Kevin Blechdom’s third solo album, GENTLEMANIA, was released on Sonig Records in April 2009, co-produced by Kevin and Mocky in Berlin. Less schizophrenic and madcap manic as her previous two electronic albums, on GENTLEMANIA we hear Blechdom slow down, take a deep breath, and, with thoughtful control, peel back layers of emotion. Combining a strong background in classical and experimental music with a broad knowledge of songwriting traditions, Kevin travels between and coalesces country jangle, Broadway show tunes, old-school R&B, and many other styles into a cohesive and true musical story. The autobiographical and interpersonal themes revolve around introspection, longing, doubt, hope, and ultimately, human transformation.

Since 2007, and to support her newest release, Blechdom is touring as a duo in a hi-tech country and ragtime band with Christopher Fleeger called BARNWAVE.

Kevin began recording music with her brother in an experimental rock band called ADULT RODEO in 1997, releasing two albums on the revered Shimmy Disc label and more records on the Adult Rodeo imprint, Four States Fair Records. Later she hooked up with Blevin Blectum (Bevin Kelley) and formed BLECTUM FROM BLECHDOM after an accidental collaboration one Halloween night while they were at Mills College in Oakland, California. Blectum from Blechdom was a hyperactive computer and sampler duo priding itself with its own digital confusion, frenetic madness, and psychotic delusions. The duo released frenzied and frazzled electronic music on labels such as Tigerbeat6, Deluxe, Orthlorng Musork, and Phthalo. The album “The Messy Jesse Fiesta” won 2nd prize at the prestigious Ars Electronica for digital music in 2001, and soon after they broke up. In 2006 Blectum from Blechdom reuinited by pie-ing each other in the face, and have since been recording and touring together.

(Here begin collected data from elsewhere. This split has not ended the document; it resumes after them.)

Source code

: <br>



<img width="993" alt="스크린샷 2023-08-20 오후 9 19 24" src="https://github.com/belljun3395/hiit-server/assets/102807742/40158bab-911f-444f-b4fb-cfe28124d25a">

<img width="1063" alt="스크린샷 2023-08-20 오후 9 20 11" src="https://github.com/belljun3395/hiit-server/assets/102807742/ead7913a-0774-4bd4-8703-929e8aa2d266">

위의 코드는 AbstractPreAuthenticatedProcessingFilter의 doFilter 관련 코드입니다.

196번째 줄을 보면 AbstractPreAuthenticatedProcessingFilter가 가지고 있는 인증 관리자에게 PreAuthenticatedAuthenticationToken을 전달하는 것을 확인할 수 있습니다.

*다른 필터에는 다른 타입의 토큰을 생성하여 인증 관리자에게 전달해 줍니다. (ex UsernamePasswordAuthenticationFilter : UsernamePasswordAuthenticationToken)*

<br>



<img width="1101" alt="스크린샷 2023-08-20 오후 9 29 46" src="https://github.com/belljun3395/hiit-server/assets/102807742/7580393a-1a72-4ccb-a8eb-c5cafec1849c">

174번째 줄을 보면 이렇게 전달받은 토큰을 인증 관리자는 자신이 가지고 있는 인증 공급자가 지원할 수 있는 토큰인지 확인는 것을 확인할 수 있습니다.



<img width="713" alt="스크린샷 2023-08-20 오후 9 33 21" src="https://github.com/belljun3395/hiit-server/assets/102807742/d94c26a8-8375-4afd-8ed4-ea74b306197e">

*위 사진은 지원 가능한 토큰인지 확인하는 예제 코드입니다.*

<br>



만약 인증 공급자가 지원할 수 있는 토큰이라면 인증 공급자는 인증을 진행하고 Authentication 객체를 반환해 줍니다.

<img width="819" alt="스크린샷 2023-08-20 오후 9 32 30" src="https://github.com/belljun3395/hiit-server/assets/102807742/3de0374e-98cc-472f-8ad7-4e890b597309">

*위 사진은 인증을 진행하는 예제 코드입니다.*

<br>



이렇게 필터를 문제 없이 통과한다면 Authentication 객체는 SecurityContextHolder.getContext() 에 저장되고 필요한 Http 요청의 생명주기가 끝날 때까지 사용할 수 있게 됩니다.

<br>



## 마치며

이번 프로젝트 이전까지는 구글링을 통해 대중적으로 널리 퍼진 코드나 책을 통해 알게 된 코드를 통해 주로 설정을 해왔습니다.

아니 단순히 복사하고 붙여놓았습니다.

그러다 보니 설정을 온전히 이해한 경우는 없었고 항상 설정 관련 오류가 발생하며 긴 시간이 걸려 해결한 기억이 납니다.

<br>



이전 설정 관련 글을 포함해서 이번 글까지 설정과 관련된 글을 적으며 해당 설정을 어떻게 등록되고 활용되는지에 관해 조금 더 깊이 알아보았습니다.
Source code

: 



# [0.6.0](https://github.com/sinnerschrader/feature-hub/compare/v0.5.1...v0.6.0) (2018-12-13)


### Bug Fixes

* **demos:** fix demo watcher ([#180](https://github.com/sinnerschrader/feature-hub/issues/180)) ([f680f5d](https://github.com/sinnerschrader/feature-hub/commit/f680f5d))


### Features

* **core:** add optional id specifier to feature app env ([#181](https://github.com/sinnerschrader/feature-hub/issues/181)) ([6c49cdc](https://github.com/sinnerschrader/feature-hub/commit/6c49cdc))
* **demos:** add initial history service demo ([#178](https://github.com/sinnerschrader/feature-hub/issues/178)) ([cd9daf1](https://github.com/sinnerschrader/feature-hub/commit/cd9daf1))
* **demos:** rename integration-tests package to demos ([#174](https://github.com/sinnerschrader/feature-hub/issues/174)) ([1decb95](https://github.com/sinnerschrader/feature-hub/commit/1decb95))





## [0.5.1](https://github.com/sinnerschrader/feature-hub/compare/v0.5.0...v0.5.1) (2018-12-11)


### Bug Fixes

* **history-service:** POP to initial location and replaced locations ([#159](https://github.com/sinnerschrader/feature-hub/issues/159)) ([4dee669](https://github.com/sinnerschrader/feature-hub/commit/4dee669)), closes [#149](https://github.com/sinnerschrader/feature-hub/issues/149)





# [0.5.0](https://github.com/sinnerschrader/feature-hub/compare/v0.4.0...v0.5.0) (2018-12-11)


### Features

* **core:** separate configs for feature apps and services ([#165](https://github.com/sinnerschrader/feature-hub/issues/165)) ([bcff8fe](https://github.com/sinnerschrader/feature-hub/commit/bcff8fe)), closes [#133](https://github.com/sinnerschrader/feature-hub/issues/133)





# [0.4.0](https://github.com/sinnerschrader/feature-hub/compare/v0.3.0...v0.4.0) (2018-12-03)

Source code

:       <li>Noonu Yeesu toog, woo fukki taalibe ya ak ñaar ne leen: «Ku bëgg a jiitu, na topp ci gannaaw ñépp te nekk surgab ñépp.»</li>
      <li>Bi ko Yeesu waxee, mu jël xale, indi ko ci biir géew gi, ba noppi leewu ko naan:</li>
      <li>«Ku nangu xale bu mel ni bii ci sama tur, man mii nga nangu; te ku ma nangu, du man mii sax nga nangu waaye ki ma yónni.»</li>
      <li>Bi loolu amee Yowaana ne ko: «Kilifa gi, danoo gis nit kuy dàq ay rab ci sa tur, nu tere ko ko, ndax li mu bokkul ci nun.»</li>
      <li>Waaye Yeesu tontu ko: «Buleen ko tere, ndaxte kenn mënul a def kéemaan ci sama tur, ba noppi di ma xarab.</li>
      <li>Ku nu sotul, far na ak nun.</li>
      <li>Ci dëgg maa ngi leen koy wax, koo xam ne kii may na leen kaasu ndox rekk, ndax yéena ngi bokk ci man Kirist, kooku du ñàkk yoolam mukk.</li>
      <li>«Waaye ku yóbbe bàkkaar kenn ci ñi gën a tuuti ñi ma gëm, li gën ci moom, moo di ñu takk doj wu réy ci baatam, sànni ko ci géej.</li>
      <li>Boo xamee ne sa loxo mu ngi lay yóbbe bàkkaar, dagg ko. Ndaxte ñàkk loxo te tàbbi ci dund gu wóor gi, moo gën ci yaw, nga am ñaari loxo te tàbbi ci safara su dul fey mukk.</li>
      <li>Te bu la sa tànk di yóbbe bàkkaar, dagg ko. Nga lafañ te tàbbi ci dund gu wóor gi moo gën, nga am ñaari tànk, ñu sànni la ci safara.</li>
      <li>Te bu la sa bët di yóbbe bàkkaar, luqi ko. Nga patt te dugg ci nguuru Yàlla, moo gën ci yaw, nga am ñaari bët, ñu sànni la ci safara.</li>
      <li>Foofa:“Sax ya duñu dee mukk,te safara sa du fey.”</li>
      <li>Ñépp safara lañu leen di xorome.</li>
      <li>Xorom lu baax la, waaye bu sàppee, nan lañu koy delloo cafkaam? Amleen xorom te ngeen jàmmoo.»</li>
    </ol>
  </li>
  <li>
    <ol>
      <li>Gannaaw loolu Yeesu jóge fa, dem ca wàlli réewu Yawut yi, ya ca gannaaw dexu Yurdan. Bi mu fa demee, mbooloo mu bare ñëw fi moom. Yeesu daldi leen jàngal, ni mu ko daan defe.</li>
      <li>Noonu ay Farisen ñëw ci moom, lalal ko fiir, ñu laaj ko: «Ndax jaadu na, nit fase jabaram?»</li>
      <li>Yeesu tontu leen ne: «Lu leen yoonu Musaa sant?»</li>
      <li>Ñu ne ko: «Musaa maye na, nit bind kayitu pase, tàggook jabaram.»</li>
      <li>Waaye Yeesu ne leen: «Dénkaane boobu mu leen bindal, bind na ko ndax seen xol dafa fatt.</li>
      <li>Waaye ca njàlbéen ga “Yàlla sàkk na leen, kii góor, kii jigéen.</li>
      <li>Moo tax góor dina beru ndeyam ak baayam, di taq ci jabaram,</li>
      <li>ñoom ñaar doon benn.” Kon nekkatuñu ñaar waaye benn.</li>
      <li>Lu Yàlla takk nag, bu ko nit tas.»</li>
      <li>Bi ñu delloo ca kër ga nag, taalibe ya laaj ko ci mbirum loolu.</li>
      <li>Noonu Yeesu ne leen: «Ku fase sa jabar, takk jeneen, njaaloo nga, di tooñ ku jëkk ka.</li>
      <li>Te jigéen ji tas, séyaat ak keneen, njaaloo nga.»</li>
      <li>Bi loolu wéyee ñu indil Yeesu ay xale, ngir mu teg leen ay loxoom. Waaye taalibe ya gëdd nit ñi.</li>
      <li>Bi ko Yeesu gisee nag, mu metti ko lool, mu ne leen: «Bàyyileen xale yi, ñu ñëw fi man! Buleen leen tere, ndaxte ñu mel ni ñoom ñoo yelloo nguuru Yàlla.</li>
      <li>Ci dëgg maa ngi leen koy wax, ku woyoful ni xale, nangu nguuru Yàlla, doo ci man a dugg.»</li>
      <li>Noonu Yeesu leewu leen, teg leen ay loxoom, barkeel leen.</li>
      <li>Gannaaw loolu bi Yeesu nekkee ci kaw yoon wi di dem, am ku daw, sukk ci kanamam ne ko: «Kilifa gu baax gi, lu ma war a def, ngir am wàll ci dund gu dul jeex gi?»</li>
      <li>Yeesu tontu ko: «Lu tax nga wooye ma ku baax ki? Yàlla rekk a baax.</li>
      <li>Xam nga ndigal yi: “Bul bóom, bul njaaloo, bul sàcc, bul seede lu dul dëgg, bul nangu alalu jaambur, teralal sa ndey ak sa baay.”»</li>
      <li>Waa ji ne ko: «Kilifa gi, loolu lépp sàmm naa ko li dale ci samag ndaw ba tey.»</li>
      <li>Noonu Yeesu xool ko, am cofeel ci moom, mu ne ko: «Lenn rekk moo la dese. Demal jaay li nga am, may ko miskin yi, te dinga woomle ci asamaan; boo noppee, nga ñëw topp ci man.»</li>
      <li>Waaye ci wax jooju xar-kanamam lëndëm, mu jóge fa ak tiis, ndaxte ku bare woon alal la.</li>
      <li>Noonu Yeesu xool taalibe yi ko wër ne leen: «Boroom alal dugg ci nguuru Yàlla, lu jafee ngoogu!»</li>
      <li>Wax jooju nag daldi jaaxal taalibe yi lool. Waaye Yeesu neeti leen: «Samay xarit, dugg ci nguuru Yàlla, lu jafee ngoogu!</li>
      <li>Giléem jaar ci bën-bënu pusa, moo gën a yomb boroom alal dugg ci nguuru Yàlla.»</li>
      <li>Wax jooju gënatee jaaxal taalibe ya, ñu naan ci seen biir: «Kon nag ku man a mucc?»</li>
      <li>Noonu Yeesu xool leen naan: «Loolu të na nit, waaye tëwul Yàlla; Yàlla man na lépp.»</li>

After Blectum From Blechdom broke up, Kristin kept her team name Kevin Blechdom and relocated herself to Berlin for five years. She wrote and produced two albums for the Chicks on Speed label: BITCHES WITHOUT BRITCHES (2003) and EAT MY HEART OUT (2005). The albums are a mishmash of styles and production techniques. From Broadway musical to General MIDI rock opera to electro-smudge to aleatoric blatherings, her albums contribute a bizarre spin on what pop music can be for an era of attention span deficit.

Since 1998, Kevin has been touring around the world playing live shows and collaborating. She has worked with artists such as Eugene Chadbourne, Fred Frith, Jad Fair, Kramer, Jamie Lidell, Kid606, Dat Politics, Mocky, John Bischoff, Chris Brown, Zeena Parkins, Cristian Vogel, Safety Scissors, Heidi Mortenson, the Organ Lady, Lumberob, Ching Chong Song, Irene Moon, Teatro Praga, Myrobotfriend, Charlie Engstrom, Christopher Fleeger, Lucile Desamory, Chicks on Speed, Kim Hiorthoy, Andre Vida, Denzel Sinclair, Max Tundra, and Planningtorock. She has played shows in Brazil, Australia, New Zealand, Israel, Moscow, and across Europe and the United States.

During 2008, she finally completed her M.F.A. degree in Electronic and Computer Music Composition at Mills College. Her final project for school was writing a forty minute opera called Recantata, which musically retold the story about her preschool teachers who were wrongfully imprisoned for satanic ritual abuse because of the misguidance of some child-hypnotizing psychologists.

Kevin produced two self-released Ching Chong Song albums, LITTLE NAKED GAY ADVENTURE and EVERYTHING IS FOR THE BABIES.

She is a founding member of SLAUGHTERIN' SLOBBERSVILLE, a semi-improvised collaborative improperatic musical mutant side show known for touring with too many people in very small vehicles.

Currently she is in Lisbon composing the music for a Musical Theater show called "DEMO" with the Teatro Praga company.